Nobel da Física atribuído a James Peebles, Michel Mayor e Didier Queloz

Seguindo a máxima deixada do físico Albert Einstein, de que “[o] importante é não deixar de questionar”, os galardoados com o Prémio Nobel da Física deste ano são três homens que alteraram para sempre as nossas concepções do mundo.
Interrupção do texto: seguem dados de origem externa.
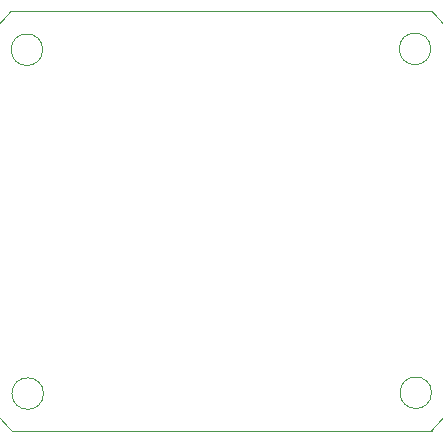
<source format=gbr>
%TF.GenerationSoftware,KiCad,Pcbnew,(6.0.10)*%
%TF.CreationDate,2023-02-02T13:59:13+08:00*%
%TF.ProjectId,AlarmTag,416c6172-6d54-4616-972e-6b696361645f,rev?*%
%TF.SameCoordinates,Original*%
%TF.FileFunction,Profile,NP*%
%FSLAX46Y46*%
G04 Gerber Fmt 4.6, Leading zero omitted, Abs format (unit mm)*
G04 Created by KiCad (PCBNEW (6.0.10)) date 2023-02-02 13:59:13*
%MOMM*%
%LPD*%
G01*
G04 APERTURE LIST*
%TA.AperFunction,Profile*%
%ADD10C,0.100000*%
%TD*%
G04 APERTURE END LIST*
D10*
X106977259Y-132734768D02*
G75*
G03*
X106977259Y-132734768I-1334364J0D01*
G01*
X139843770Y-135893930D02*
G75*
G03*
X139843767Y-100333927I-17780000J17780000D01*
G01*
X104283770Y-100333930D02*
G75*
G03*
X104283767Y-135893927I17780000J-17780000D01*
G01*
X139834546Y-132663922D02*
G75*
G03*
X139834546Y-132663922I-1334364J0D01*
G01*
X104283767Y-135893927D02*
X139843767Y-135893927D01*
X106909650Y-103620909D02*
G75*
G03*
X106909650Y-103620909I-1334364J0D01*
G01*
X104283767Y-100333927D02*
X139843767Y-100333927D01*
X139766937Y-103550063D02*
G75*
G03*
X139766937Y-103550063I-1334364J0D01*
G01*
M02*

</source>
Tendo feito o anúncio esta terça-feira, a Academia Sueca atribuiu o prémio a James Peebles “por descobertas teóricas em cosmologia física”, em conjunto com Michel Mayor e Didier Queloz “pela descoberta de um exoplaneta orbitando uma estrela do tipo solar”.

Segundo o comunicado, o trabalho de investigação inovador em cosmologia teórica, de James Peebles, astrónomo e astrofísico norte-americano, é considerado “a base da nossa compreensão moderna da história do universo, desde o Big Bang até os dias actuais”. Por sua vez, a descoberta feita pelos astrónomos suíços Michel Mayor e Didier Queloz, em 1995, do primeiro planeta fora do nosso Sistema Solar, abriu caminho para uma verdadeira revolução no estudo da astronomia; sendo que, desde aí, já foram descobertos mais de 4.000 exoplanetas.

Foto: The New York Times

O Nobel da FÍSICA na História

O Prémio Nobel da Física é atribuído todos os anos pela Academia Real das Ciências da Suécia e regulado pela Fundação Nobel. Sendo um dos cinco prémios estabelecidos, em 1895, por Alfred Nobel, esta foi o primeira área que o químico e inventor sueco mencionou no seu testamento. 

Tendo como objetivo reconhecer cientistas, nos diversos domínios da Física, o primeiro a ser reconhecido com este galardão foi  Wilhelm Conrad Röntgen, em 1901, pelas suas descobertas relacionadas com radiação eletromagnética. Já o físico e engenheiro elétrico  John Bardeen, foi o único, até hoje, a merecer esta distinção duas vezes – a primeira vez em 1956, pela invenção do transístor e, novamente, em 1972, pela sua teoria que explicou o fenómeno da supercondutividade. Contudo, o laureado mais célebre deste prémio é, possivelmente, Albert Einstein que, em 1921, venceu o Nobel pela sua Teoria do Efeito Fotoelétrico, entre outros contributos para o estudo da Física. 

Em 1915, foi reconhecido o Nobel da Física mais jovem de sempre,  William Lawrence Bragg, que, juntamente com o seu pai, William Henry Bragg, venceu o prémio pelas suas descobertas no domínio da estrutura cristalina, com apenas 25 anos. Até à data, o prémio Nobel da Física já foi atribuído a 213 cientistas.

AS MULHERES QUE GANHARAM O NOBEL DA FÍSICA

Embora figurem em menor número, as três mulheres que foram reconhecidas pelo Prémio Nobel da Física não ficam atrás dos homens no que diz respeito ao génio. Marie Curie, a cientista franco-polaca reputada pelo seu trabalho no domínio da radioatividade, foi não só a primeira mulher a ganhar o Prémio Nobel da Física (em 1903, em conjunto com o seu marido Pierre Currie e Henri Becquerel), mas a única mulher, até hoje, a a ganhar o Nobel em dois campos científicos diferentes, tendo ganho em 1911 o Prémio Nobel da Química, pela sua descoberta de dois elementos – o polónio e rádio. 

A Curie, seguiram-se a americana Maria Goeppert-Mayer, em 1963, pela sua teorização acerca das propriedades do núcleo atómico, e a canadiana Donna Strickland, a vencedora do Nobel do ano passado que, juntamente com Gérard Mourou, foi distinguida pelo seu trabalho pioneiro na área dos lasers. No seu discurso de aceitação do prémio, Donna expressou a necessidade de celebrarmos as mulheres numa área – não só a Física, mas a ciência no geral – dominada por homens, e a esperança de que, nos próximos anos, muitas mais se juntem a ela nesta distinção.